I was going to respond to AlowVera that the dynamics and bullying of Meghan seem racially motivated. That is just my gut feeling. Meghan has a very real and important mission as such a focal point to help society make shifts in treating her with dignity and respect, while recignizing and calling out the hyenas for what they are.

I'm sorry for the pressure I can only imagine this adds to the stress of a wedding - for the couple, especially for Meghan - and kudos to Prince Harry for what he learns and his honorable behavior as this plays out.


Sorry to disrupt the flow of the conversation, but can you or anyone else tell me who Yvonne is?

I don't follow Prince Harry and Meghan as closely as others on this board so I am lost as to whom this Yvonne person is.

Thank you for responding.
 
Sorry to disrupt the flow of the conversation, but can you or anyone else tell me who Yvonne is?

I don't follow Prince Harry and Meghan as closely as others on this board so I am lost as to whom this Yvonne person is.

Thank you for responding.

Samantha. Her birth name and the name used growing up is Yvonne.
 
Doria was still in Los Angeles as of this afternoon. She was photographed going to yoga class. Now she may be on her way now, but the report about her being in London last week was wrong.

Omid and the 2 Emily's must be slipping!


LaRae
 
I just called my mom and dad and thanked them for being who they are - because my dad would never do such a thing. I'm praying Doria is already in London - because Meghan really needs her mom right now. Harry must be apoplectic with rage. I hope Wil&Kate have surrounded Meghan and Harry with love and brought the kids to cheer them up.

What a ghastly situation.

I'm sick for Meghan. I can barely say much else. I was in training all day and had homework from the training and logged on to see what was up and came into this thread and had my mind blown. I feel blindsided by this news and just sick on Meghan's behalf.

I'm also very sad to see people blaming Meghan. I can't even muster up the outrage I'm just so sad on her behalf.

What's nuts is the Lifetime TV movie didn't even need to manufacture drama - they could have just waited for this - now who will walk Meghan down the aisle? My God I can't even...



I feel the same. I am weirdly and deeply saddened by this. It’s not like I really know her.

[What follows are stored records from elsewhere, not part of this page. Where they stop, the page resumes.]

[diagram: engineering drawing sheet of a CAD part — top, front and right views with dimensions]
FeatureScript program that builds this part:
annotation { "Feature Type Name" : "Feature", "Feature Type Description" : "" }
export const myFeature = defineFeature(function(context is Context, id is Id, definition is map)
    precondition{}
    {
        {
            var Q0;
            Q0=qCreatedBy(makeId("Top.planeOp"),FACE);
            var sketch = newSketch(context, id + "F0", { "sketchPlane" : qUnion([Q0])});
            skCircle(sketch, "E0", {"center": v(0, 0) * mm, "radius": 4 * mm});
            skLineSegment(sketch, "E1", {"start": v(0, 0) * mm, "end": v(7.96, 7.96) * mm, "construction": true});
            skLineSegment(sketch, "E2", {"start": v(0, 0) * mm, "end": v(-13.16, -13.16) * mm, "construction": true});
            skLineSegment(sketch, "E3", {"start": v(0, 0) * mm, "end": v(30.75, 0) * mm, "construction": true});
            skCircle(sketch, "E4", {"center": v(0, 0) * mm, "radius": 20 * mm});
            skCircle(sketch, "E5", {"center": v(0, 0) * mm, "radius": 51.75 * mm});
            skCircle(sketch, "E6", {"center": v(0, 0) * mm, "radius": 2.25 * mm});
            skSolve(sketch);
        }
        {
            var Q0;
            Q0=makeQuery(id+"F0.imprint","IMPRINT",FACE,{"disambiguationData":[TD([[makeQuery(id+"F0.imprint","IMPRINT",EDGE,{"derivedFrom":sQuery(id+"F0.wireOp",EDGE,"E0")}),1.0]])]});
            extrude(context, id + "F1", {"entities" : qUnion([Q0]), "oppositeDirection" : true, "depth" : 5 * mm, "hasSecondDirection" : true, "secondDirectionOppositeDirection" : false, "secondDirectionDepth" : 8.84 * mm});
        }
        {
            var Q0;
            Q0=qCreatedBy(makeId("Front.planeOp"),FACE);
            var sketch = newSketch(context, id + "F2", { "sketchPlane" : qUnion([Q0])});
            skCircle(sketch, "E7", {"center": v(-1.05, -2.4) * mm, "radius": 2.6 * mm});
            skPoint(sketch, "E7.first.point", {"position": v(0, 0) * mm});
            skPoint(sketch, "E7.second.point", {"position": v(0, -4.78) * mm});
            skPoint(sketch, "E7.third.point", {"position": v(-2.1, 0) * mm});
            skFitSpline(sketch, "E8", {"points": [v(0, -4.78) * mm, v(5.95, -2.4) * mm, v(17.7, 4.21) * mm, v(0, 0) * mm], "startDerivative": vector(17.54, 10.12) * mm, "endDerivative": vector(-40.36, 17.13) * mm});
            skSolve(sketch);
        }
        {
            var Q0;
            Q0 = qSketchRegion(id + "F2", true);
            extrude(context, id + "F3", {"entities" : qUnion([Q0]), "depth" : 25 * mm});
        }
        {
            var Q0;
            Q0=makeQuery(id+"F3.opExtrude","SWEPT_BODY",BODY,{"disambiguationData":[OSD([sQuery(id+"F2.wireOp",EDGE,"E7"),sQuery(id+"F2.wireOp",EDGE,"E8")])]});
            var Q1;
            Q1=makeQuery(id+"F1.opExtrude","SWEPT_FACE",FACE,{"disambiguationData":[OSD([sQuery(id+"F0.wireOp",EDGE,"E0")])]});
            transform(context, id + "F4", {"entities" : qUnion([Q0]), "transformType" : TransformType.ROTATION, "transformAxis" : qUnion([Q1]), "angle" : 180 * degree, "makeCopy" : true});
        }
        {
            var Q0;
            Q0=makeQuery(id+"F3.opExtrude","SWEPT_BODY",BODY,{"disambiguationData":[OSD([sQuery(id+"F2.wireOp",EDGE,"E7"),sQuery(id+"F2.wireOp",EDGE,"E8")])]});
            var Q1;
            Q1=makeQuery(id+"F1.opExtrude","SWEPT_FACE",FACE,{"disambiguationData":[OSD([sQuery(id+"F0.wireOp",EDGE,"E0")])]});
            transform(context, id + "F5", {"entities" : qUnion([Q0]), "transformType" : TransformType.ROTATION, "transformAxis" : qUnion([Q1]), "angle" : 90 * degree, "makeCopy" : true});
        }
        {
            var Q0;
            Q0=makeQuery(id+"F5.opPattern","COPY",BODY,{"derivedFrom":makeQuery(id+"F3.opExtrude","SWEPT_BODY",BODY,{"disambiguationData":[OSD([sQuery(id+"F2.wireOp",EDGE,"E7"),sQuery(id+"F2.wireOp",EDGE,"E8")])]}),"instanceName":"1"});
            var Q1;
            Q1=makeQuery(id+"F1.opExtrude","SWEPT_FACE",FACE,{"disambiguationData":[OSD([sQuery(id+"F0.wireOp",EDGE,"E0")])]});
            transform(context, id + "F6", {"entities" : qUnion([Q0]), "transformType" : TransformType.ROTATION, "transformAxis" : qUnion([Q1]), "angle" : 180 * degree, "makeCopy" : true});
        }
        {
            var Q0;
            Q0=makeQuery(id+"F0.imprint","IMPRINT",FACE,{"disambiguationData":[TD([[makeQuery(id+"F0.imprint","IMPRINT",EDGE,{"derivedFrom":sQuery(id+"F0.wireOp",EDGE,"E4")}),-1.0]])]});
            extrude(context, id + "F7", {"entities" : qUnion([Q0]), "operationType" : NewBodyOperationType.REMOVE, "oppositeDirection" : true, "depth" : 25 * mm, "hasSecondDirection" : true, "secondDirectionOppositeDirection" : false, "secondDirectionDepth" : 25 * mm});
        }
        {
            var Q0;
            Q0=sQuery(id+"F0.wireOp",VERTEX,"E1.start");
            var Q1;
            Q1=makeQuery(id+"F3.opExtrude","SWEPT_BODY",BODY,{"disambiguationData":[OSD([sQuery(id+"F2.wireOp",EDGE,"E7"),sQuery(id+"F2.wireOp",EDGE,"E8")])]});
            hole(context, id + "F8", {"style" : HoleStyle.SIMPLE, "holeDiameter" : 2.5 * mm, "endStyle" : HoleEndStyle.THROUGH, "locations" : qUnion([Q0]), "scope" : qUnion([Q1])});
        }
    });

My husband and I derided to marry weeks after meeting, and my dad was hugely supportive. He traveled a thousand miles to be there, got a tux, took my son for a haircut, went out of his way to make my husband feel like a part of the family etc. etc. and cannot fathom him betraying my trust as Tom Sr has, then making it worse by not showing up to support me getting married. I can imagine Meghan looking forward to having that memory of her father too and it makes me sick that he is not man enough to stand with his girl on such an important day.
 
Let's please move on from the 'playing victim/victim blaming' discussion. If you wish to continue the conversation, you can take it to PM.